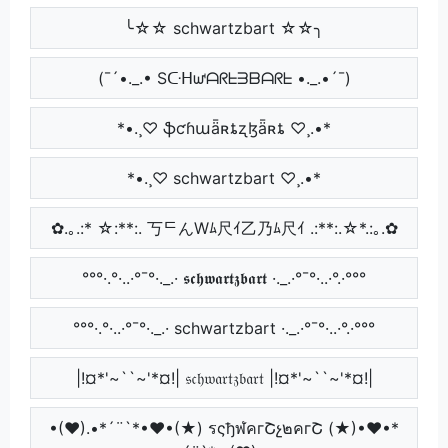
╰☆☆ schwartzbart ☆☆╮
(¯´•._.• Sᑢᕼᘺᗩᖇᖶᗱᗷᗩᖇᖶ •._.•´¯)
*•.¸♡ ֆƈɦաǟʀȶʐɮǟʀȶ ♡¸.•*
*•.¸♡ schwartzbart ♡¸.•*
✿.｡.:* ☆:**:. 丂ᄃんWﾑ尺ｲ乙乃ﾑ尺ｲ .:**:.☆*.:｡.✿
°°°·.°·..·°¯°·._.· 𝖘𝖈𝖍𝖜𝖆𝖗𝖙𝖟𝖇𝖆𝖗𝖙 ·._.·°¯°·..·°.·°°°
°°°·.°·..·°¯°·._.· schwartzbart ·._.·°¯°·..·°.·°°°
|!¤*'~``~'*¤!| 𝔰𝔠𝔥𝔴𝔞𝔯𝔱𝔷𝔟𝔞𝔯𝔱 |!¤*'~``~'*¤!|
•(♥).•*´¨`*•♥•(★) รςђฬคгՇչ๒คгՇ (★)•♥•*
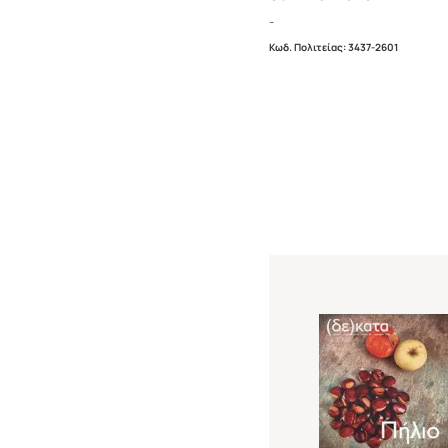
-
Κωδ. Πολιτείας
:
3437-2601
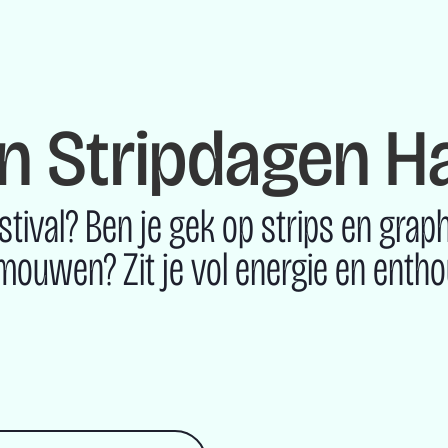
 Stripdagen H
stival? Ben je gek op strips en gra
 mouwen? Zit je vol energie en enth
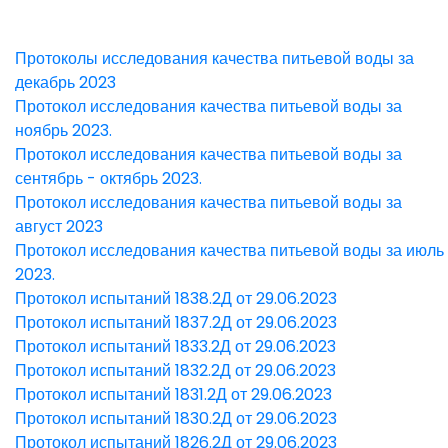
Протоколы исследования качества питьевой воды за
декабрь 2023
Протокол исследования качества питьевой воды за
ноябрь 2023.
Протокол исследования качества питьевой воды за
сентябрь - октябрь 2023.
Протокол исследования качества питьевой воды за
август 2023
Протокол исследования качества питьевой воды за июль
2023.
Протокол испытаний 1838.2Д от 29.06.2023
Протокол испытаний 1837.2Д от 29.06.2023
Протокол испытаний 1833.2Д от 29.06.2023
Протокол испытаний 1832.2Д от 29.06.2023
Протокол испытаний 1831.2Д от 29.06.2023
Протокол испытаний 1830.2Д от 29.06.2023
Протокол испытаний 1826.2Д от 29.06.2023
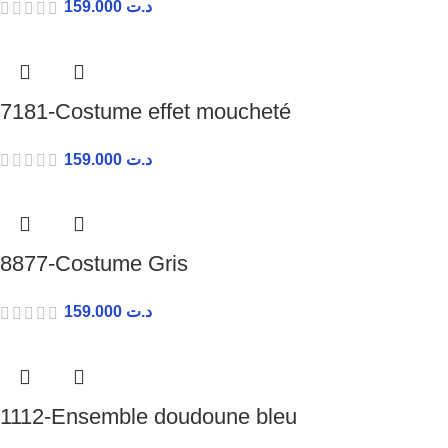
159.000
د.ت
7181-Costume effet moucheté
159.000
د.ت
8877-Costume Gris
159.000
د.ت
1112-Ensemble doudoune bleu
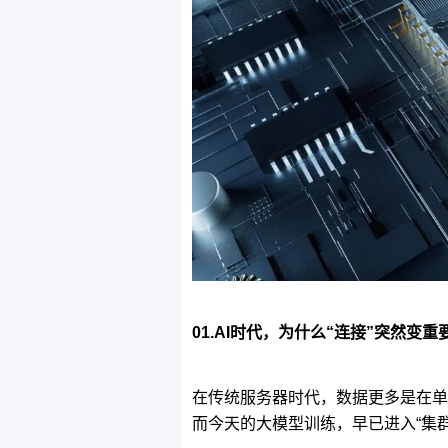
01.AI时代，为什么“连接”突然变重
在传统服务器时代，数据更多是在单
而今天的大模型训练，早已进入“集群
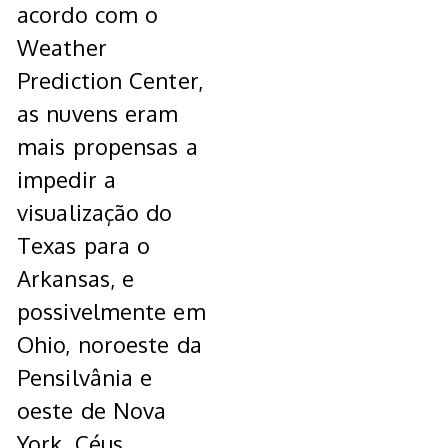
acordo com o
Weather
Prediction Center,
as nuvens eram
mais propensas a
impedir a
visualização do
Texas para o
Arkansas, e
possivelmente em
Ohio, noroeste da
Pensilvânia e
oeste de Nova
York.
Céus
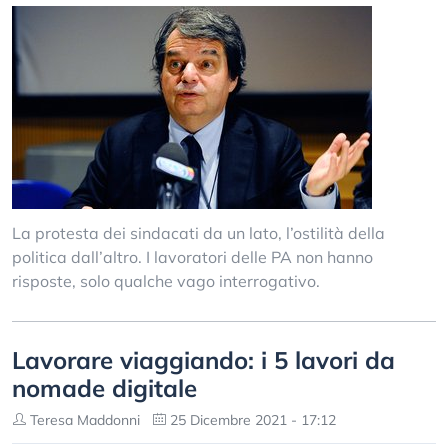
La protesta dei sindacati da un lato, l’ostilità della
politica dall’altro. I lavoratori delle PA non hanno
risposte, solo qualche vago interrogativo.
Lavorare viaggiando: i 5 lavori da
nomade digitale
Teresa Maddonni
25 Dicembre 2021 - 17:12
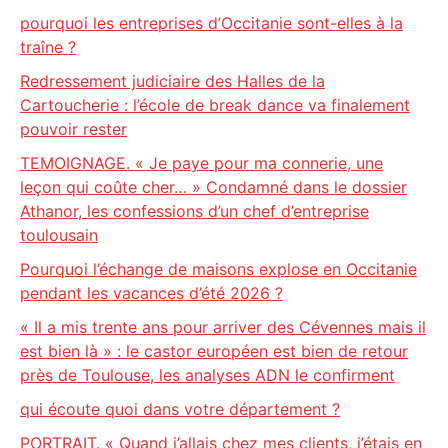
pourquoi les entreprises d’Occitanie sont-elles à la
traîne ?
Redressement judiciaire des Halles de la
Cartoucherie : l’école de break dance va finalement
pouvoir rester
TEMOIGNAGE. « Je paye pour ma connerie, une
leçon qui coûte cher… » Condamné dans le dossier
Athanor, les confessions d’un chef d’entreprise
toulousain
Pourquoi l’échange de maisons explose en Occitanie
pendant les vacances d’été 2026 ?
« Il a mis trente ans pour arriver des Cévennes mais il
est bien là » : le castor européen est bien de retour
près de Toulouse, les analyses ADN le confirment
qui écoute quoi dans votre département ?
PORTRAIT. « Quand j’allais chez mes clients, j’étais en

------------

— Task prompt —
Filter the records, keeping only lines that contain "Costume", and show those lines.

— Response to the task —
7181-Costume effet moucheté
8877-Costume Gris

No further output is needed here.